Reproduce the lines from the start through the line containing "2L0 0V114L56 133L0", substituting "land-cover category" for every "land-cover class" and keeping everything else the same, but leave out the pictures.

[START]

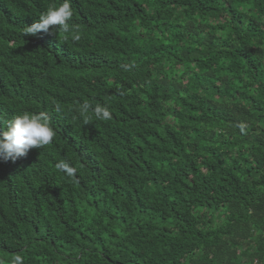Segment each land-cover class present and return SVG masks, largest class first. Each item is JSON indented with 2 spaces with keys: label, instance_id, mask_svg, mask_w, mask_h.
Returning a JSON list of instances; mask_svg holds the SVG:
<instances>
[{
  "label": "trees",
  "instance_id": "1",
  "mask_svg": "<svg viewBox=\"0 0 264 264\" xmlns=\"http://www.w3.org/2000/svg\"><path fill=\"white\" fill-rule=\"evenodd\" d=\"M60 2L0 0V114L56 133L0 161V262L264 264V0H71L78 41L24 34Z\"/></svg>",
  "mask_w": 264,
  "mask_h": 264
},
{
  "label": "clouds",
  "instance_id": "2",
  "mask_svg": "<svg viewBox=\"0 0 264 264\" xmlns=\"http://www.w3.org/2000/svg\"><path fill=\"white\" fill-rule=\"evenodd\" d=\"M72 17L71 0H61L58 5H52L45 12H42L30 26L26 25L24 34L35 36L39 32H44L50 36H57V33L61 32L71 34V39L78 41L80 39L78 30L75 25L70 23ZM65 38H68L67 35ZM80 110L82 115L91 111L100 120L112 118L109 108L105 106L96 105L93 108L85 102L81 105ZM55 135L56 133L44 113L23 112L13 115L10 119L0 114V161L15 163L18 159L27 156L31 149L49 145ZM55 167L67 178L75 179L77 169L67 161L60 160ZM10 264H22V258L17 256Z\"/></svg>",
  "mask_w": 264,
  "mask_h": 264
}]
</instances>
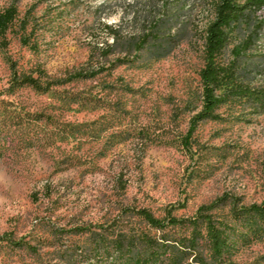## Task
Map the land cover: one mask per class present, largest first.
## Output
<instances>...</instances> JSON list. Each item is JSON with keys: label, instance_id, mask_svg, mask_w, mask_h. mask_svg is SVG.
Listing matches in <instances>:
<instances>
[{"label": "rangeland", "instance_id": "obj_1", "mask_svg": "<svg viewBox=\"0 0 264 264\" xmlns=\"http://www.w3.org/2000/svg\"><path fill=\"white\" fill-rule=\"evenodd\" d=\"M218 2L0 0L16 10L0 37V264H106L120 233L191 234L154 230L138 210L186 219L222 198L209 213L228 262L264 264V240L231 214L264 199V107L232 93H264V9L225 29V102L189 133Z\"/></svg>", "mask_w": 264, "mask_h": 264}, {"label": "trees", "instance_id": "obj_2", "mask_svg": "<svg viewBox=\"0 0 264 264\" xmlns=\"http://www.w3.org/2000/svg\"><path fill=\"white\" fill-rule=\"evenodd\" d=\"M264 9V0H246L240 3L238 0H219L216 8L215 21L210 23L206 30L205 53L207 62L200 71L202 83V110L192 120L189 133L192 134L196 125L213 117L214 111L225 102V97L218 94V87L224 68L215 63L217 53L227 44L228 38L225 29L238 21L244 15L258 12ZM16 17V10L11 7L0 12V37H4ZM101 72L95 71L89 74L78 72L70 78L72 80L90 79ZM17 86L31 87L36 91H48L38 79L31 76H22L16 83ZM235 95L253 98L264 107V93L240 87L232 91ZM227 198L209 206H202L194 217L179 219L170 214L161 219L147 210L140 209L137 214L143 218L147 225L158 231L170 228L190 229L188 237L169 238L168 236L152 237L147 234H135L127 236L120 233L103 249V259L106 264H231L225 255L228 246L221 230L213 221L210 211L217 204H225ZM231 209L232 217L236 221L243 222L248 235L245 239L264 240V199L261 203H253L242 208ZM200 226L205 229V240H201ZM79 233L96 235L90 228L77 229Z\"/></svg>", "mask_w": 264, "mask_h": 264}]
</instances>
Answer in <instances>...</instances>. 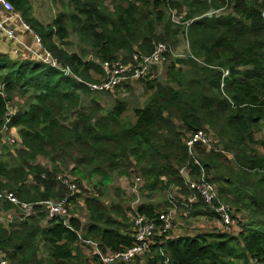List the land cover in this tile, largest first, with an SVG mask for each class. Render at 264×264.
<instances>
[{"label":"trees","instance_id":"trees-1","mask_svg":"<svg viewBox=\"0 0 264 264\" xmlns=\"http://www.w3.org/2000/svg\"><path fill=\"white\" fill-rule=\"evenodd\" d=\"M8 1L59 68L0 54V85H4L0 131L10 103L18 97L27 99L7 124L18 132L19 146L6 160L0 159V192H11L34 207L25 217L20 206L0 200L1 210L18 216L8 226L0 224L3 259L8 264H87L78 234L104 251L131 248L134 212L124 204L127 192L114 187L115 197H110L105 190L114 185L113 176L141 177V194L147 200L137 211L155 219L163 212L153 202L155 195L172 188L186 198L191 195L181 169L188 166L192 175L201 174L186 141L195 131L211 130L223 152L197 146L196 153L220 200L234 210V220L241 217L240 231L174 238L168 233L156 238L155 254H149L147 261L251 264L257 259L264 263V154L254 149L264 148V141L257 140L264 123V0H233V7L231 0H71L69 10L47 24L35 15L33 0ZM228 4L233 8L230 14L206 16ZM184 10L188 26L175 27L168 14ZM71 34L79 40L80 53L65 48ZM181 34L189 43V54L170 63L165 82H146L152 95L133 110V122L124 120L127 102L117 100L105 112L92 98L88 85L100 82L104 62L131 64L134 55L150 56L159 43L172 49ZM224 70L230 76L222 90ZM129 84L118 87L114 96ZM66 173L76 177L78 190L84 180L99 179L98 195L84 198L86 223L70 215L78 191L69 200L68 224L49 217L45 203L69 194L58 181ZM185 208L190 218L215 219L199 198ZM42 249L46 259L40 258Z\"/></svg>","mask_w":264,"mask_h":264},{"label":"built area","instance_id":"built-area-1","mask_svg":"<svg viewBox=\"0 0 264 264\" xmlns=\"http://www.w3.org/2000/svg\"><path fill=\"white\" fill-rule=\"evenodd\" d=\"M230 2H232L231 6L233 7V0ZM0 7L4 11V16L0 19V34H3L7 41L15 43V49L13 50L14 55L18 58H28L25 56H30V58L39 60L55 68H59L57 60L54 59L44 48L39 36L33 33L30 26L22 19L14 6L8 0H0ZM232 9L233 8H230L228 4L220 10H211L206 16L212 17L214 15L221 16L230 14ZM262 16L264 18V11ZM23 33L32 34L34 40L33 45H29L24 41L22 36ZM171 50L172 49L167 44L159 43L156 45L150 56L134 55L133 63L131 64L124 63L122 60L104 62L102 64L103 75L100 78V82L89 84L88 87L90 91L94 93L114 95L118 90V87L124 83L128 84L140 81L141 79L146 80L154 78L153 69L158 70L168 63V55L171 54ZM66 72L69 73L68 71ZM229 76V70H224L221 82L222 90H224L225 80ZM3 88L4 85H0V95L3 94ZM122 92L125 93L126 89H122ZM14 114L15 109L10 108L9 106L8 112L6 113V125L0 131V135L8 136V140L12 144H17L19 146L18 136L15 133V129H9L7 127L10 118ZM197 146L206 149L207 152H223V150L215 147L217 146V140L211 130L195 131L187 139L186 148L188 154L192 158L194 164L199 167L201 174L199 177L192 175V169H189L188 166L181 169V175L184 178L191 195L188 198L178 195V201L171 197L173 200L170 202L171 207L167 211L157 214L155 219H150L147 216L140 214L137 211V207L132 216L134 244L131 248L121 252H112L110 250L104 251L98 243L91 240H84L78 234L82 245L89 246L92 250V256L98 258L101 264H149L147 258L156 245V238L168 234L174 229V220L179 209L178 206L181 205L189 208L198 201V198L203 200L205 204L212 209L215 214V220H217L220 229L222 228L224 230L221 232L231 233L230 231L235 226L233 210L230 205L220 200L217 186L207 179L201 162L198 160L196 153ZM58 181L67 188L69 194L61 201L46 202L45 206L50 218L65 220V223L68 224L69 200L78 191V186L75 183V179L70 175L61 174L58 176ZM131 182L132 183H129L128 185V190L132 195L138 198V196L141 195L143 180L141 177H137ZM0 200H7L13 205L20 206L25 217L30 216L33 213L34 207L32 204L21 203L11 192H0ZM135 203H139L138 199ZM168 263L169 260L167 259L163 264ZM0 264H8V262L3 259L2 252H0ZM251 264L264 263H261L257 259H253Z\"/></svg>","mask_w":264,"mask_h":264},{"label":"rangeland","instance_id":"rangeland-1","mask_svg":"<svg viewBox=\"0 0 264 264\" xmlns=\"http://www.w3.org/2000/svg\"><path fill=\"white\" fill-rule=\"evenodd\" d=\"M70 4H71V0H33L32 1L34 13L40 17V20L42 22H44L46 24L51 23L60 13L67 12L70 8ZM186 12L187 11L184 10L180 14H177L176 12L169 13L168 19L172 21V23L175 25V27H179V28L182 27L185 29L186 26H188V24H189V22L184 21V19L186 20V18H187ZM173 16H174V20H173ZM186 21H188V20H186ZM178 40H179L178 44L172 46L171 56L169 58L168 63L158 70L153 69L154 78H149V79L143 80L144 82L140 81V82L130 83L128 85V89L126 90L125 93L122 92V90H120L116 94V96L94 93V94H92V98L97 99L102 104L105 112L111 110L112 107L117 102V100L127 102L129 107H128V111L124 115V120L133 122L135 120V115H134L133 110L135 108H138V107H143L152 95V92H148L146 90V82H150L152 80H157L158 82H165L167 67L170 65V63L175 59L185 58L189 54V43H188L187 39L184 37V35L181 34L179 36ZM68 44L69 45L66 46L65 48L69 52L80 53V51H81L80 43H79V40L75 34H71L70 39L68 41ZM28 58H30V57H28ZM18 59H21V58H18ZM88 59H92V57L89 56ZM99 76L100 75H95V78L98 79ZM26 101H27V99L18 97L13 102L10 103V108L15 109L16 107L24 106ZM257 140L264 141V123L262 124L261 132L257 133ZM17 146L18 145L12 144L8 140V136L0 135V159L6 160L5 156L9 153L10 154L14 153ZM217 147L220 150H223V147L219 146L218 144H217ZM254 149L257 152L264 154V148L262 146L256 145V146H254ZM2 156H4V157H2ZM198 160L200 161L199 157H198ZM40 162L43 165L49 166V162L46 160L41 159ZM230 166H233L232 162H231ZM68 173H70V172H68ZM68 173H66V174L70 175ZM70 176H72V175H70ZM73 178L75 179L76 177H73ZM113 178H114V180H113L114 185H111L105 189V190H107L110 197H115L113 195V192H114L113 188L114 187L120 188L121 190L127 192L126 193L127 195H125V197H124V200H125L124 204L127 207H130L133 212H134V210L137 209V207L140 204L146 202V200H147L146 194H144V195L141 194L137 198L136 196L132 195V193H130L128 190L129 183H132L131 181L133 180V178H135L134 175L131 178L117 177V175L116 176L114 175ZM96 184H99V179L97 180L95 178H89V181L84 180L82 182V188H80L81 190L80 189L78 190V192L80 193V197L75 199L76 201H74L72 204H70V215L79 218L83 223L87 222V211L85 209L84 198H86L89 195H94V196L98 195V189L99 188L96 186ZM178 192H179V190L177 188H172L171 191L159 193L153 197L154 198L153 202L155 204H157L158 206H160V208H159V209H161L160 211L165 212L171 206V203H170L172 200L171 197H173L174 200L178 201L177 196L181 195ZM108 198L109 197H103L104 200H107ZM137 199H138L139 203L136 204L135 202ZM114 200H115V198H114ZM183 208L180 207L178 209L176 218L174 220V229L171 232H169L168 238H170V237L173 238V237H178V236H188L190 233L194 234L192 231H194L195 234H196V232L200 233L203 231V228H198V227L199 226L202 227L203 225H206V224H202L201 221L196 220L195 218L188 217L186 211H184ZM185 209H187V208H185ZM233 216H234V218L236 217L234 210H233ZM17 217L18 216L15 212L6 213L0 209V224H5L6 226H8L11 224V222L13 220L15 221V218H17ZM239 219H241V217H237L235 219V222H234L235 226L233 228L234 230L232 229L230 231L231 233H239V231H240L239 226H238ZM215 221L217 222V220H215ZM194 223L196 225H194ZM217 224H218V222H217ZM218 230H219V228L216 225V227L208 228L206 230V232L208 231V232L216 233V231H218ZM221 231H224V230L222 229ZM221 231H219V232H221ZM82 247H81V249H82V251L86 257L85 261L87 262V264H98L96 261H94V258L91 254L92 253L91 248L89 246H86V245H84ZM153 254H155V253H151L150 257H153ZM40 258H42V259L47 258V253L45 252L44 249H42V251L40 252ZM235 264H242V263L237 261V262H235Z\"/></svg>","mask_w":264,"mask_h":264},{"label":"crops","instance_id":"crops-1","mask_svg":"<svg viewBox=\"0 0 264 264\" xmlns=\"http://www.w3.org/2000/svg\"><path fill=\"white\" fill-rule=\"evenodd\" d=\"M36 15V14H35ZM4 16V11L2 10V8L0 7V19H2ZM37 16V15H36ZM39 19L40 17L37 16ZM23 36V39L26 43H28L29 45H33L34 43V40H33V36L32 34H27V33H23L22 34ZM0 48H1V53L2 54H8L10 55L13 59H18V57H16L13 53V50L15 49V43L14 42H10V41H7L4 37L3 34H0ZM25 57H30V56H25ZM15 133L17 134L18 132L15 130ZM187 213V212H186ZM196 220H199L201 221L202 224H206V225H203L202 227L199 226L198 228H203V231L200 232V233H197L195 234L194 231H192L194 234H189L188 236H196L197 234H204V233H211V232H206V230L208 228H211V227H217L219 228L218 231H221L220 230V227H219V224H217V222L213 219V220H210V219H207L205 217H199V218H195ZM194 225H196L194 223ZM187 234V233H186ZM174 238V237H173Z\"/></svg>","mask_w":264,"mask_h":264}]
</instances>
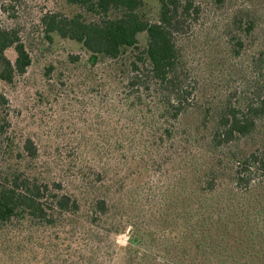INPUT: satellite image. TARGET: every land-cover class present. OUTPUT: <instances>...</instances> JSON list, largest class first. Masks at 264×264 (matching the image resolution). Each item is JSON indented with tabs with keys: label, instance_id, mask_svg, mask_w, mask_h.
<instances>
[{
	"label": "trees",
	"instance_id": "obj_1",
	"mask_svg": "<svg viewBox=\"0 0 264 264\" xmlns=\"http://www.w3.org/2000/svg\"><path fill=\"white\" fill-rule=\"evenodd\" d=\"M156 1L155 19L144 11L146 0H67L79 11L70 15L46 11L39 17L47 41L55 34L80 44L88 53L86 68L107 69L120 84L116 112L121 123L114 149L122 158L130 156L125 161L134 175L149 168L161 172L167 162L179 159L171 169L181 176L165 189L170 195L157 212L164 225L144 228L146 232L134 228L128 248L136 250L146 233L151 244L145 246L162 258L151 264H264V147L239 146L264 121V94L244 101L224 94L213 112L203 109L200 123L179 130L182 115L197 105L196 80L186 67L179 40L191 30L201 9L197 0ZM233 22L247 35L255 27L252 19ZM231 38L233 54L238 55L243 40ZM7 50L13 51L12 59ZM67 59L73 63L80 57L70 53ZM31 61L19 31L0 26V80L13 82ZM8 109V98L0 92V234L12 222L49 226L64 212L77 214L83 193L60 192L59 181H46L20 166L36 158L31 138L17 142L16 160L8 162L13 158L8 152L13 143ZM203 129L207 149L196 162L187 149L195 147V134L205 137ZM101 170H96L100 186L106 180V171ZM86 179L90 187L95 184ZM87 203L91 223L109 217L105 195Z\"/></svg>",
	"mask_w": 264,
	"mask_h": 264
},
{
	"label": "rangeland",
	"instance_id": "obj_2",
	"mask_svg": "<svg viewBox=\"0 0 264 264\" xmlns=\"http://www.w3.org/2000/svg\"><path fill=\"white\" fill-rule=\"evenodd\" d=\"M197 1L201 13L179 40L186 67L196 80L197 105L182 115L179 130L200 123L203 109L209 107L213 112L224 94L232 101L264 94V0ZM157 8L156 0H146L144 11L150 19H155ZM46 11L70 15L79 8L67 0H0V26L19 31L32 60L13 82L0 80V92L8 98V134L13 140L8 149L13 158L8 162L16 160L17 142L29 137L37 155L20 166L46 181H59L60 192L83 193L84 200L77 214L64 212L52 225L36 227L22 220L6 226L0 234V264L162 262L151 246H145L151 244L146 233L136 250L128 245L134 228L142 231L164 225L157 212L170 195L165 189L181 176L174 170L179 159L167 162L161 172L149 168L141 176L134 175L132 165L127 167L125 161L130 156L122 158L114 149L121 123L116 112L120 84L107 69L88 70L84 63L88 53L80 44L55 34L47 41L39 23ZM234 18L241 22L252 19L255 27L247 35L235 29ZM231 36L243 40L238 55L233 54L235 39ZM144 38L141 33V43ZM70 53L79 54L80 60L68 61ZM7 55L14 57L12 50H7ZM49 66L51 71L46 72ZM203 131L205 137L195 134V147L187 149L196 162L207 149ZM239 146L245 150L263 148L264 121ZM101 168L106 180L100 186L96 170ZM86 177L95 183L92 187L86 184ZM100 195L110 203L109 217L91 223L85 213L87 202ZM47 199H43L46 206Z\"/></svg>",
	"mask_w": 264,
	"mask_h": 264
}]
</instances>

[END]

▶ Solution for this problem
Segment each land-cover category present and return SVG masks, largest class first. Each item is JSON indented with 2 spaces with keys: label, instance_id, mask_svg, mask_w, mask_h.
Returning a JSON list of instances; mask_svg holds the SVG:
<instances>
[{
  "label": "trees",
  "instance_id": "1",
  "mask_svg": "<svg viewBox=\"0 0 264 264\" xmlns=\"http://www.w3.org/2000/svg\"><path fill=\"white\" fill-rule=\"evenodd\" d=\"M60 2L0 0V114L56 133L0 161V262L264 264V0H71L78 41L24 34Z\"/></svg>",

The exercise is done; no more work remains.